Date of Award


Document Type


Degree Name

Master of Science (MS)


College of Science and Mathematics


Earth and Environmental Studies

Thesis Sponsor/Dissertation Chair/Project Chair

Josh Galster

Committee Member

Yeng Deng

Committee Member

Robert Taylor


In this project I examine the sponge city concept as a Low Impact Development (LID) approach to mitigating the adverse impact of stormwater runoff. LID techniques incorporate Green Infrastructure (GI) practices, which minimize the adverse impact of contemporary urban areas. Specifically, I am examining LID on the Montclair State University (MSU) campus within the context of stormwater runoff.

The Quad and the Quarry, two areas on the MSU campus, were selected for both their topographic depressions for containing runoff and for their built environment with large buildings and parking lots, an urban design feature that increase runoff. A 1/9 arc-second Digital Elevation Model (DEM) was downloaded and analyzed in ArcGIS Pro to determine surface flow characteristics at these two sites. The buildings and parking lots were extracted and digitized to evaluate the feasibility of the following GI design solutions: extensive green roofs, rain gardens, porous asphalt, and bioswales.

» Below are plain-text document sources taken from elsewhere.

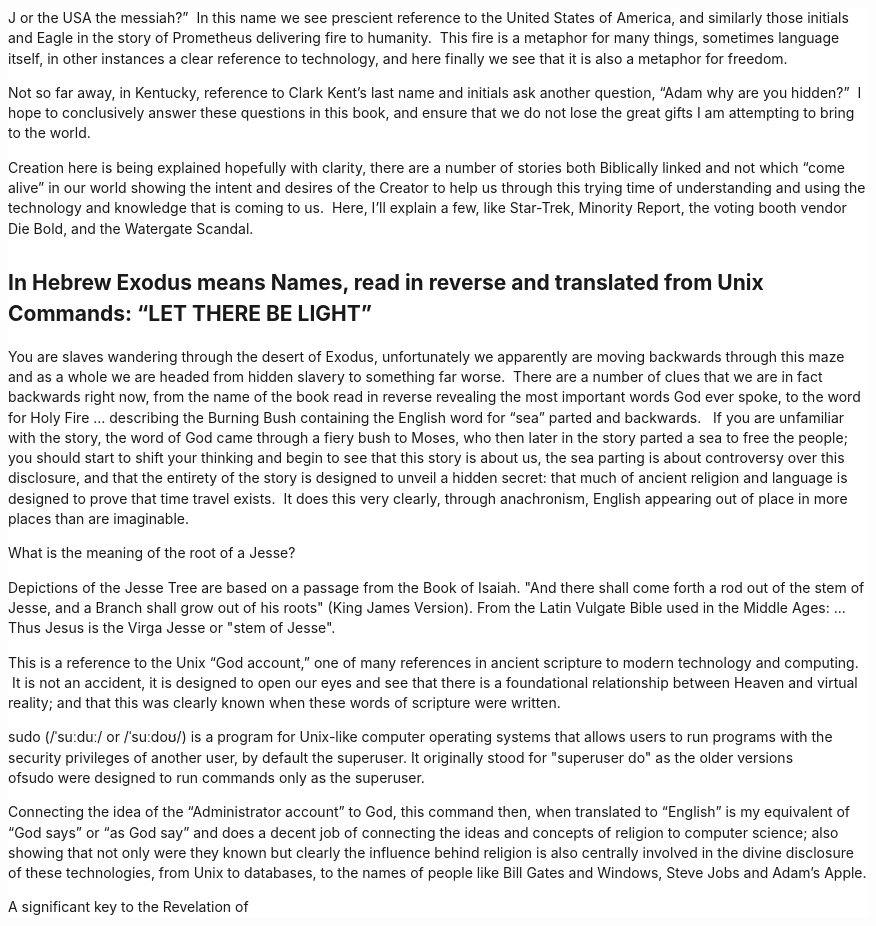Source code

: J or the USA the messiah?</span><span class="c30">&rdquo; &nbsp;In this name we see prescient reference to the United States of America, and similarly those initials and Eagle in the story of Prometheus delivering </span><span class="c56 c18">fire </span><span class="c30">to humanity. &nbsp;This fire is a metaphor for many things, sometimes language itself, in other instances a clear reference to technology, and here finally we see that it is also a metaphor for </span><span class="c56 c18">freedom</span><span class="c13">. </span></p><p class="c55 c16"><span class="c13"></span></p><p class="c55"><span class="c30">Not so far away, in Kentucky, reference to Clark Kent&rsquo;s last name and initials ask another question, &ldquo;</span><span class="c56 c18">Adam why are you hidden?</span><span class="c13">&rdquo; &nbsp;I hope to conclusively answer these questions in this book, and ensure that we do not lose the great gifts I am attempting to bring to the world.</span></p><p class="c16 c55"><span class="c13"></span></p><p class="c55"><span class="c30">Creation </span><span class="c30 c27">here</span><span class="c30">&nbsp;is being explained hopefully with clarity, there are a number of stories both Biblically linked and not which &ldquo;come alive&rdquo; in our world showing the intent and desires of the Creator to help us through this trying time of understanding and using the technology and knowledge that is coming to us. &nbsp;Here, I&rsquo;ll explain a few, like </span><span class="c30 c27">Star-Trek</span><span class="c30">, </span><span class="c30 c27">Minority Report</span><span class="c30">, the voting booth vendor </span><span class="c56 c18">Die Bold</span><span class="c13">, and the Watergate Scandal.</span></p><h2 class="c166" id="h.wk5i6lpg8qfn"><span>In Hebrew </span><span class="c27 c18">Exodus</span><span>&nbsp;means Names, read in reverse and translated from Unix Commands: &ldquo;</span><span class="c84 c86 c18">LET THERE BE LIGHT</span><span>&rdquo;</span></h2><p class="c55"><span class="c30">You are slaves wandering through the desert of Exodus, unfortunately we apparently are moving backwards through this maze and as a whole we are headed from hidden slavery to something far worse. &nbsp;There are a number of clues that we are in fact </span><span class="c30 c27">backwards</span><span class="c13">&nbsp;right now, from the name of the book read in reverse revealing the most important words God ever spoke, to the word for Holy Fire &hellip; describing the Burning Bush containing the English word for &ldquo;sea&rdquo; parted and backwards. &nbsp; If you are unfamiliar with the story, the word of God came through a fiery bush to Moses, who then later in the story parted a sea to free the people; you should start to shift your thinking and begin to see that this story is about us, the sea parting is about controversy over this disclosure, and that the entirety of the story is designed to unveil a hidden secret: that much of ancient religion and language is designed to prove that time travel exists. &nbsp;It does this very clearly, through anachronism, English appearing out of place in more places than are imaginable.</span></p><p class="c55 c16"><span class="c13"></span></p><p class="c55 c36"><span class="c30 c59 c70 c78 c45 c68">What is the meaning of the root of a Jesse?</span></p><p class="c55 c36"><span class="c30 c78 c68">Depictions of the </span><span class="c56 c18 c78 c68">Jesse</span><span class="c30 c78 c68">&nbsp;Tree are based on a passage from the Book of Isaiah. &quot;And there shall come forth a rod out of the stem of </span><span class="c56 c18 c78 c68">Jesse</span><span class="c30 c78 c68">, and a Branch shall grow out of his </span><span class="c56 c18 c78 c68">roots</span><span class="c30 c78 c68">&quot; (King James Version). From the Latin Vulgate Bible used in the Middle Ages: ... Thus Jesus is the Virga </span><span class="c56 c18 c78 c68">Jesse</span><span class="c30 c78 c68">&nbsp;or &quot;stem of </span><span class="c56 c18 c78 c68">Jesse</span><span class="c30 c59 c70 c78 c45 c68">&quot;.</span></p><p class="c55 c16"><span class="c13"></span></p><p class="c55"><span class="c13">This is a reference to the Unix &ldquo;God account,&rdquo; one of many references in ancient scripture to modern technology and computing. &nbsp;It is not an accident, it is designed to open our eyes and see that there is a foundational relationship between Heaven and virtual reality; and that this was clearly known when these words of scripture were written.</span></p><p class="c55 c16"><span class="c13"></span></p><p class="c55 c36"><span class="c56 c18 c109 c78 c68">sudo</span><span class="c30 c109 c78 c68">&nbsp;(/&#712;su&#720;du&#720;/ or /&#712;su&#720;do&#650;/) is a program for Unix-like computer operating systems that allows users to run programs with the security privileges of another user, by default the superuser. It originally stood for &quot;superuser do&quot; as the older versions of</span><span class="c56 c18 c109 c78 c68">sudo</span><span class="c30 c109 c78 c68">&nbsp;were designed to run commands only as the superuser.</span></p><p class="c55 c16"><span class="c13"></span></p><p class="c55"><span class="c13">Connecting the idea of the &ldquo;Administrator account&rdquo; to God, this command then, when translated to &ldquo;English&rdquo; is my equivalent of &ldquo;God says&rdquo; or &ldquo;as God say&rdquo; and does a decent job of connecting the ideas and concepts of religion to computer science; also showing that not only were they known but clearly the influence behind religion is also centrally involved in the divine disclosure of these technologies, from Unix to databases, to the names of people like Bill Gates and Windows, Steve Jobs and Adam&rsquo;s Apple.</span></p><p class="c55 c16"><span class="c13"></span></p><p class="c55"><span class="c30">A significant key to the Revelation of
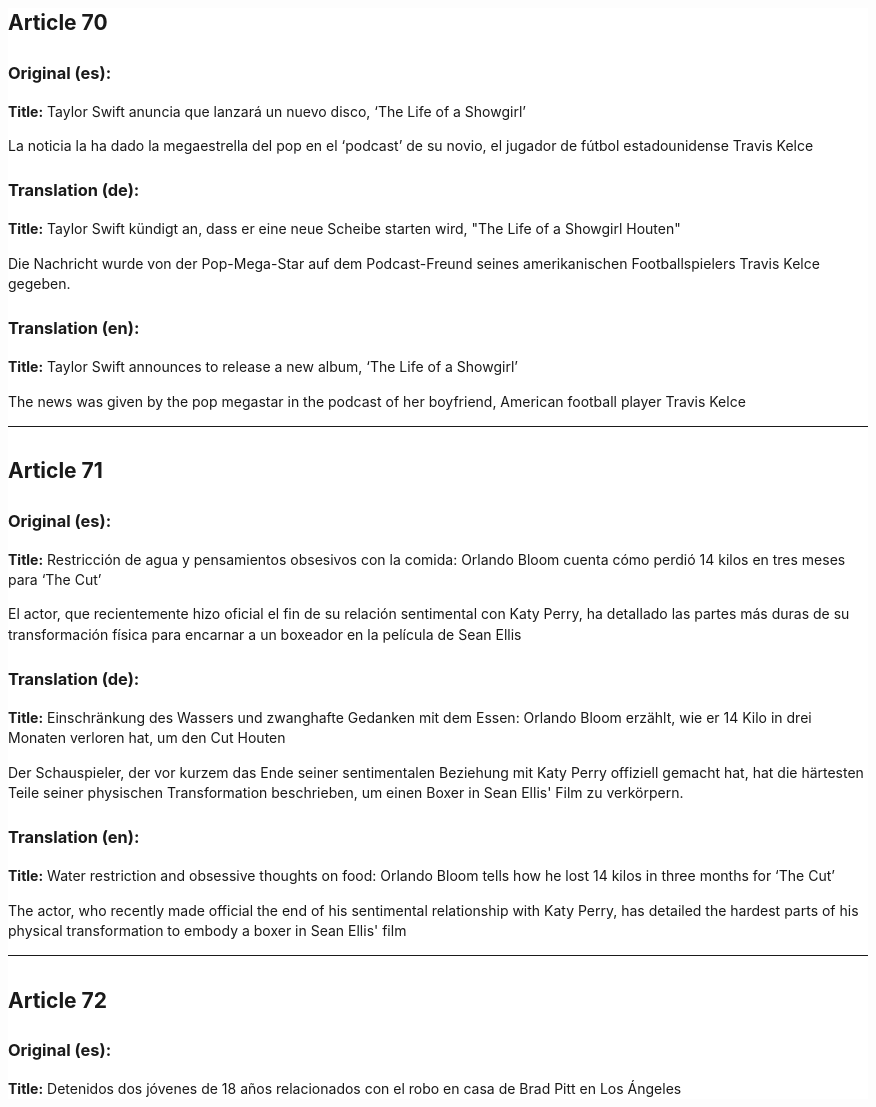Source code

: 
## Article 70
### Original (es):
**Title:** Taylor Swift anuncia que lanzará un nuevo disco, ‘The Life of a Showgirl’

La noticia la ha dado la megaestrella del pop en el ‘podcast’ de su novio, el jugador de fútbol estadounidense Travis Kelce

### Translation (de):
**Title:** Taylor Swift kündigt an, dass er eine neue Scheibe starten wird, "The Life of a Showgirl Houten"

Die Nachricht wurde von der Pop-Mega-Star auf dem Podcast-Freund seines amerikanischen Footballspielers Travis Kelce gegeben.

### Translation (en):
**Title:** Taylor Swift announces to release a new album, ‘The Life of a Showgirl’

The news was given by the pop megastar in the podcast of her boyfriend, American football player Travis Kelce

---

## Article 71
### Original (es):
**Title:** Restricción de agua y pensamientos obsesivos con la comida: Orlando Bloom cuenta cómo perdió 14 kilos en tres meses para ‘The Cut’

El actor, que recientemente hizo oficial el fin de su relación sentimental con Katy Perry, ha detallado las partes más duras de su transformación física para encarnar a un boxeador en la película de Sean Ellis

### Translation (de):
**Title:** Einschränkung des Wassers und zwanghafte Gedanken mit dem Essen: Orlando Bloom erzählt, wie er 14 Kilo in drei Monaten verloren hat, um den Cut Houten

Der Schauspieler, der vor kurzem das Ende seiner sentimentalen Beziehung mit Katy Perry offiziell gemacht hat, hat die härtesten Teile seiner physischen Transformation beschrieben, um einen Boxer in Sean Ellis' Film zu verkörpern.

### Translation (en):
**Title:** Water restriction and obsessive thoughts on food: Orlando Bloom tells how he lost 14 kilos in three months for ‘The Cut’

The actor, who recently made official the end of his sentimental relationship with Katy Perry, has detailed the hardest parts of his physical transformation to embody a boxer in Sean Ellis' film

---

## Article 72
### Original (es):
**Title:** Detenidos dos jóvenes de 18 años relacionados con el robo en casa de Brad Pitt en Los Ángeles
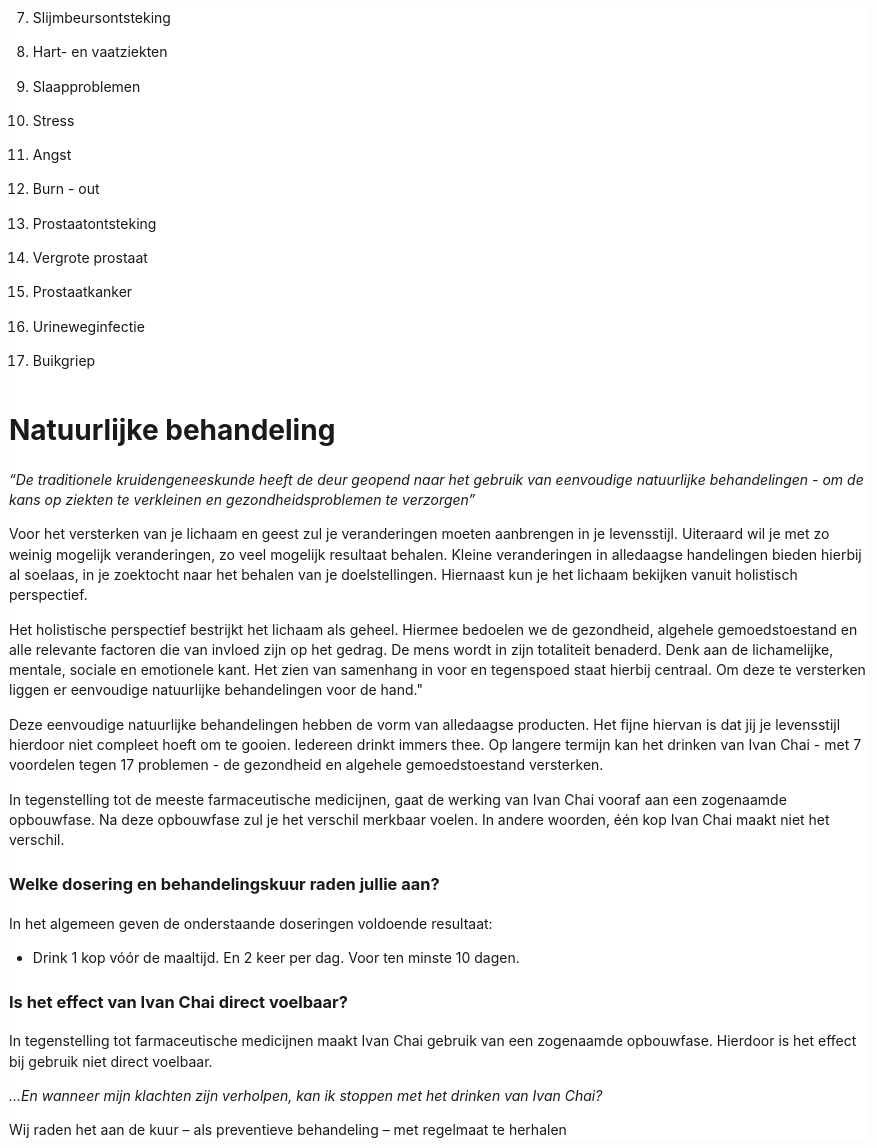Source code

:7. Slijmbeursontsteking

8. Hart- en vaatziekten

9. Slaapproblemen

10. Stress

11. Angst

12. Burn - out

13. Prostaatontsteking

14. Vergrote prostaat

15. Prostaatkanker

16. Urineweginfectie

17. Buikgriep

# Natuurlijke behandeling
_“De traditionele kruidengeneeskunde heeft de deur geopend naar het gebruik van eenvoudige natuurlijke behandelingen - om de kans op ziekten te verkleinen en gezondheidsproblemen te verzorgen”_

Voor het versterken van je lichaam en geest zul je veranderingen moeten aanbrengen in je levensstijl. Uiteraard wil je met zo weinig mogelijk veranderingen, zo veel mogelijk resultaat behalen. Kleine veranderingen in alledaagse handelingen bieden hierbij al soelaas, in je zoektocht naar het behalen van je doelstellingen. Hiernaast kun je het lichaam bekijken vanuit holistisch perspectief.

Het holistische perspectief bestrijkt het lichaam als geheel. Hiermee bedoelen we de gezondheid, algehele gemoedstoestand en alle relevante factoren die van invloed zijn op het gedrag. De mens wordt in zijn totaliteit benaderd. Denk aan de lichamelijke, mentale, sociale en emotionele kant. Het zien van samenhang in voor en tegenspoed staat hierbij centraal. Om deze te versterken liggen er eenvoudige natuurlijke behandelingen voor de hand."

Deze eenvoudige natuurlijke behandelingen hebben de vorm van alledaagse producten. Het fijne hiervan is dat jij je levensstijl hierdoor niet compleet hoeft om te gooien. Iedereen drinkt immers thee. Op langere termijn kan het drinken van Ivan Chai - met 7 voordelen tegen 17 problemen - de gezondheid en algehele gemoedstoestand versterken.

In tegenstelling tot de meeste farmaceutische medicijnen, gaat de werking van Ivan Chai vooraf aan een zogenaamde opbouwfase. Na deze opbouwfase zul je het verschil merkbaar voelen. In andere woorden, één kop Ivan Chai maakt niet het verschil.

### Welke dosering en behandelingskuur raden jullie aan?
In het algemeen geven de onderstaande doseringen voldoende resultaat:
* Drink 1 kop vóór de maaltijd. En 2 keer per dag. Voor ten minste 10 dagen. <br>

### Is het effect van Ivan Chai direct voelbaar?
In tegenstelling tot farmaceutische medicijnen maakt Ivan Chai gebruik van een zogenaamde opbouwfase. Hierdoor is het effect bij gebruik niet direct voelbaar.

_...En wanneer mijn klachten zijn verholpen, kan ik stoppen met het drinken van Ivan Chai?_

Wij raden het aan de kuur – als preventieve behandeling – met regelmaat te herhalen
 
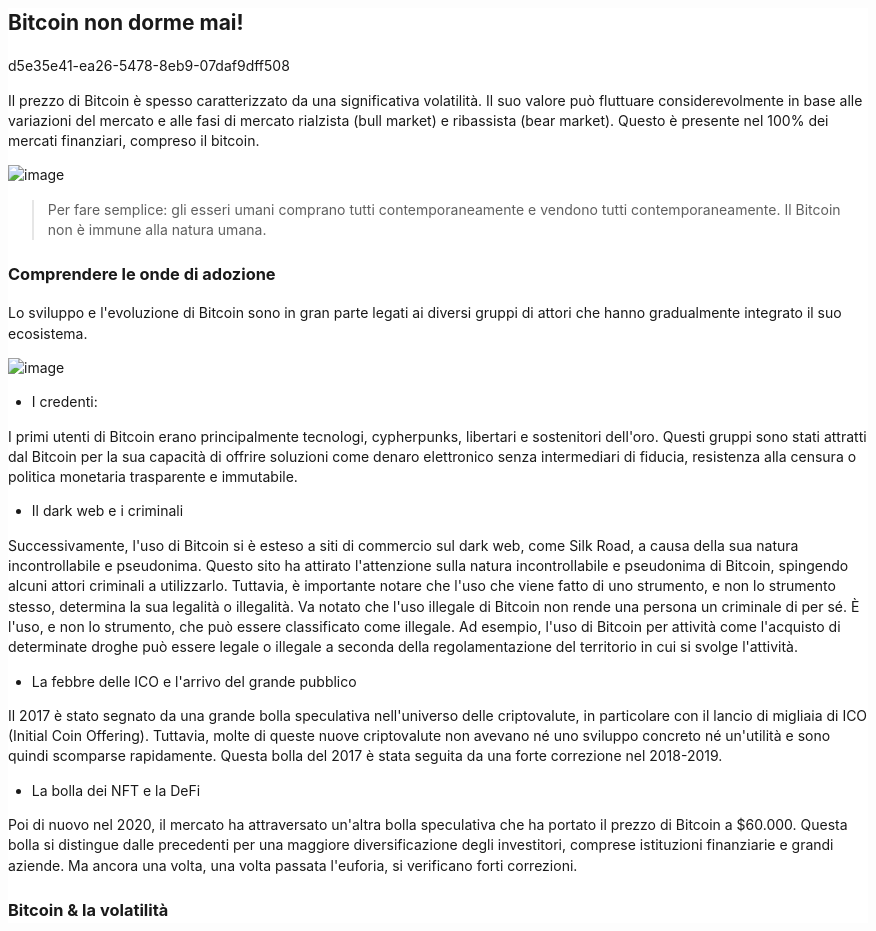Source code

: ## Bitcoin non dorme mai!

<chapterId>d5e35e41-ea26-5478-8eb9-07daf9dff508</chapterId>

Il prezzo di Bitcoin è spesso caratterizzato da una significativa volatilità. Il suo valore può fluttuare considerevolmente in base alle variazioni del mercato e alle fasi di mercato rialzista (bull market) e ribassista (bear market). Questo è presente nel 100% dei mercati finanziari, compreso il bitcoin.

![image](assets/it/chapter14/2.webp)

> Per fare semplice: gli esseri umani comprano tutti contemporaneamente e vendono tutti contemporaneamente. Il Bitcoin non è immune alla natura umana.

### Comprendere le onde di adozione

Lo sviluppo e l'evoluzione di Bitcoin sono in gran parte legati ai diversi gruppi di attori che hanno gradualmente integrato il suo ecosistema.

![image](assets/it/chapter14/1.webp)

- I credenti:

I primi utenti di Bitcoin erano principalmente tecnologi, cypherpunks, libertari e sostenitori dell'oro. Questi gruppi sono stati attratti dal Bitcoin per la sua capacità di offrire soluzioni come denaro elettronico senza intermediari di fiducia, resistenza alla censura o politica monetaria trasparente e immutabile.

- Il dark web e i criminali

Successivamente, l'uso di Bitcoin si è esteso a siti di commercio sul dark web, come Silk Road, a causa della sua natura incontrollabile e pseudonima. Questo sito ha attirato l'attenzione sulla natura incontrollabile e pseudonima di Bitcoin, spingendo alcuni attori criminali a utilizzarlo. Tuttavia, è importante notare che l'uso che viene fatto di uno strumento, e non lo strumento stesso, determina la sua legalità o illegalità. Va notato che l'uso illegale di Bitcoin non rende una persona un criminale di per sé. È l'uso, e non lo strumento, che può essere classificato come illegale. Ad esempio, l'uso di Bitcoin per attività come l'acquisto di determinate droghe può essere legale o illegale a seconda della regolamentazione del territorio in cui si svolge l'attività.

- La febbre delle ICO e l'arrivo del grande pubblico

Il 2017 è stato segnato da una grande bolla speculativa nell'universo delle criptovalute, in particolare con il lancio di migliaia di ICO (Initial Coin Offering). Tuttavia, molte di queste nuove criptovalute non avevano né uno sviluppo concreto né un'utilità e sono quindi scomparse rapidamente. Questa bolla del 2017 è stata seguita da una forte correzione nel 2018-2019.

- La bolla dei NFT e la DeFi

Poi di nuovo nel 2020, il mercato ha attraversato un'altra bolla speculativa che ha portato il prezzo di Bitcoin a $60.000. Questa bolla si distingue dalle precedenti per una maggiore diversificazione degli investitori, comprese istituzioni finanziarie e grandi aziende. Ma ancora una volta, una volta passata l'euforia, si verificano forti correzioni.

### Bitcoin & la volatilità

Based on the slope of the ground surface, stormwater drains towards the Quad and Quarry. During large weather events, the stormwater runoff from the buildings and parking lots at these two locations could be directed there. The amount of runoff each study area can collect and store is 3,761 m3 for the Quad and 94,579 m3 for the Quarry. Designing a LID approach with GI can provide flood resiliency and alleviate storm damages. This sponge city concept can minimize the negative effects of flooding by reducing runoff, improving water quality, and enhancing ecosystems.

The Soil Conservation Service Curve Number (SCS-CN) was used to quantify runoff. Extensive green roofs at the two sites would reduce stormwater runoff by approximately 30% compared to metal roofs. The Rational Method was used to calculate the peak discharge to prevent overwhelming and overflowing stormwater systems on campus.

A Cost-Benefit Analysis (CBA) was calculated using a Life Cycle Cost Analysis (LCCA) and Benefit Analysis (BA). Published costs derived from these methods were used to determine the cost effectiveness of the GI design practices. The LCCA analyzed total project cost. Using CBA I found extensive green roofs to provide a saving of about $34 million in life cycle costs over its projected 40-to 50-year lifespan. Savings were generated through mitigation of projected environmental costs. Rain gardens over a 20-year life expectancy provided a saving of approximately $760,000. Similarly, bioswales had a saving of around $600,000 over 20-year lifespan. Porous asphalt costs exceeded saving by $2 million.